(LISTED RECORDS begins)
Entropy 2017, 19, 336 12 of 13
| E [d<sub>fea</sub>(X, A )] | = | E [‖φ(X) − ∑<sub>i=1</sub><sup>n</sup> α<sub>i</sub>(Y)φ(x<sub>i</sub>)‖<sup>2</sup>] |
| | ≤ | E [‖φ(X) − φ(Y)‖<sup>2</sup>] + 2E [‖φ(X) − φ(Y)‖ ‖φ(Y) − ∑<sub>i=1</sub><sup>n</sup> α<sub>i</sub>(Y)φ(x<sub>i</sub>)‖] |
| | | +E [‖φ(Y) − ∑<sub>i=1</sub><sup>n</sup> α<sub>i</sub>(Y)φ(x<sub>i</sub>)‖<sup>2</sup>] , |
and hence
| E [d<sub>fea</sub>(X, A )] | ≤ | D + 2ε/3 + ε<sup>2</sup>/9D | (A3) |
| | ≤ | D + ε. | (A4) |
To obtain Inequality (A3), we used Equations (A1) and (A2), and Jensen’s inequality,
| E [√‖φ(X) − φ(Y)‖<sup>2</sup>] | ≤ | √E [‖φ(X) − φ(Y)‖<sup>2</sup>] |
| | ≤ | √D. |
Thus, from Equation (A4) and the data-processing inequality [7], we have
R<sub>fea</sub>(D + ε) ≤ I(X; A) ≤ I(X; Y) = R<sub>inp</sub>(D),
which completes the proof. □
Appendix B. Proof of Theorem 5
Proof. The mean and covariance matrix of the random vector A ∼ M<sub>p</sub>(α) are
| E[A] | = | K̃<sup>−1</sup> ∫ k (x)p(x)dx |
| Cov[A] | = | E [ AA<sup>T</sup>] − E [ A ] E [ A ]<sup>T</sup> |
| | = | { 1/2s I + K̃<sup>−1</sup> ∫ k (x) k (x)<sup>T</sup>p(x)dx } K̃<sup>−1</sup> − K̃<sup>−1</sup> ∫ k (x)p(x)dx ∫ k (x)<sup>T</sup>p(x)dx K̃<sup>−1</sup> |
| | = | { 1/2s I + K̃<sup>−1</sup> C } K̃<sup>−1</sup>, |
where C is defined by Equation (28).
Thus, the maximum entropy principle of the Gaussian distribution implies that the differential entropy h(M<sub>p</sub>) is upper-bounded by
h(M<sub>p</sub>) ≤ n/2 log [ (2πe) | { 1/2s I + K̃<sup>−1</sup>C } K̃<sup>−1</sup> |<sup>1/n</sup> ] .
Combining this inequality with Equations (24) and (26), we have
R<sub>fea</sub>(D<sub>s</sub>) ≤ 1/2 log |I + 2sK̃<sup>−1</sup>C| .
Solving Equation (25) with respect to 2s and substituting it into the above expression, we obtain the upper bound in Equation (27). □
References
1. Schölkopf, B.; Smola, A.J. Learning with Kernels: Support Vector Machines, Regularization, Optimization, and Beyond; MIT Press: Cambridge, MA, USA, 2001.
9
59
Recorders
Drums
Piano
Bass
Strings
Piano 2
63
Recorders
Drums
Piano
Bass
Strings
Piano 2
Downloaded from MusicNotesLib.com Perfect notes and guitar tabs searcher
(LISTED RECORDS ends)
WHAT YOU NEED TO DO: Give the number of lines in the records that hold the word "Equations", with no other words.

ANSWER: 2